The key quote for me was "When tested with 13 [..] not in the training set
[of 32] the network predicted [..] proportions within 20% of actual values
in 10 cases. That equals the performance by a small set of human chemists
and beats out by three an existing conventional computer expert system for
predicting reaction outcomes."
		Go Nets!
-- 
Andrew Palfreyman 		USENET: ...{this biomass}!nsc!logic!andrew
National Semiconductor M/S D3969, 2900 Semiconductor Dr., PO Box 58090,
Santa Clara, CA 95052-8090 ; 408-721-4788 		there's many a slip
							'twixt cup and lip

andrew@berlioz (Lord Snooty @ The Giant Poisoned Electric Head) (05/11/89)

In article <TED.89May10130744@kythera.nmsu.edu>, ted@nmsu.edu (Ted Dunning) writes:
> much of the work at lanl using neural net methods has been supplanted
> by doyne farmers local approximation method which (for many problems)
> is several orders of magnitude more computationally efficient.  the
> use of radial basis functions improves the value of this method
> considerably (in addition to making the link to nn techniques even
> stronger). 

This is very interesting, Ted. Could you post some references to the net
on Doyne Farmer's method, and perhaps a brief resume of his approach?
-- 
Andrew Palfreyman 		USENET: ...{this biomass}!nsc!logic!andrew
National Semiconductor M/S D3969, 2900 Semiconductor Dr., PO Box 58090,
Santa Clara, CA 95052-8090 ; 408-721-4788 		there's many a slip
							'twixt cup and lip

aboulang@bbn.com (Albert Boulanger) (05/11/89)

# # # # # # #

→ ACTIVITY 1
In the newsgroup thread, which method is said to have supplanted much of the neural net work at LANL?
→ ACTIVITY 2
Repeat the part of the newsgroup thread between "The key quote" and "Electric Head) (05/11/89)", inclusive.
The records are not needed for the work here.

→ AVAILABLE DATA
# # # # # # #

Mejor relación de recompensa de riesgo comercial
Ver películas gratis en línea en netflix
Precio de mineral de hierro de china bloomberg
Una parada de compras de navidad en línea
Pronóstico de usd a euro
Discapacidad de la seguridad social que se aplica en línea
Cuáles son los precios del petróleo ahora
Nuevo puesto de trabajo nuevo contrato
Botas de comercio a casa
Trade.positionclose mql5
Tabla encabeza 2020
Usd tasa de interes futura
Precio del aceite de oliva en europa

# # # # # # #

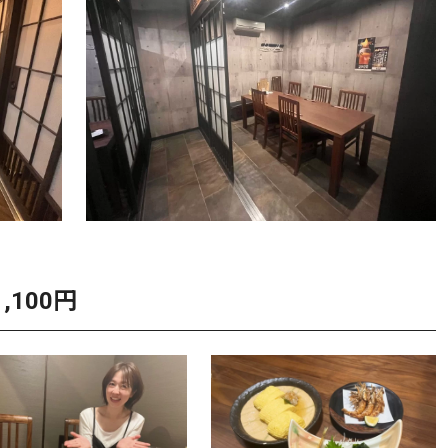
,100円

# # # # # # #

→ REPLY 1
Doyne Farmer's local approximation method.

→ REPLY 2
The key quote for me was "When tested with 13 [..] not in the training set
[of 32] the network predicted [..] proportions within 20% of actual values
in 10 cases. That equals the performance by a small set of human chemists
and beats out by three an existing conventional computer expert system for
predicting reaction outcomes."
		Go Nets!
-- 
Andrew Palfreyman 		USENET: ...{this biomass}!nsc!logic!andrew
National Semiconductor M/S D3969, 2900 Semiconductor Dr., PO Box 58090,
Santa Clara, CA 95052-8090 ; 408-721-4788 		there's many a slip
							'twixt cup and lip

andrew@berlioz (Lord Snooty @ The Giant Poisoned Electric Head) (05/11/89)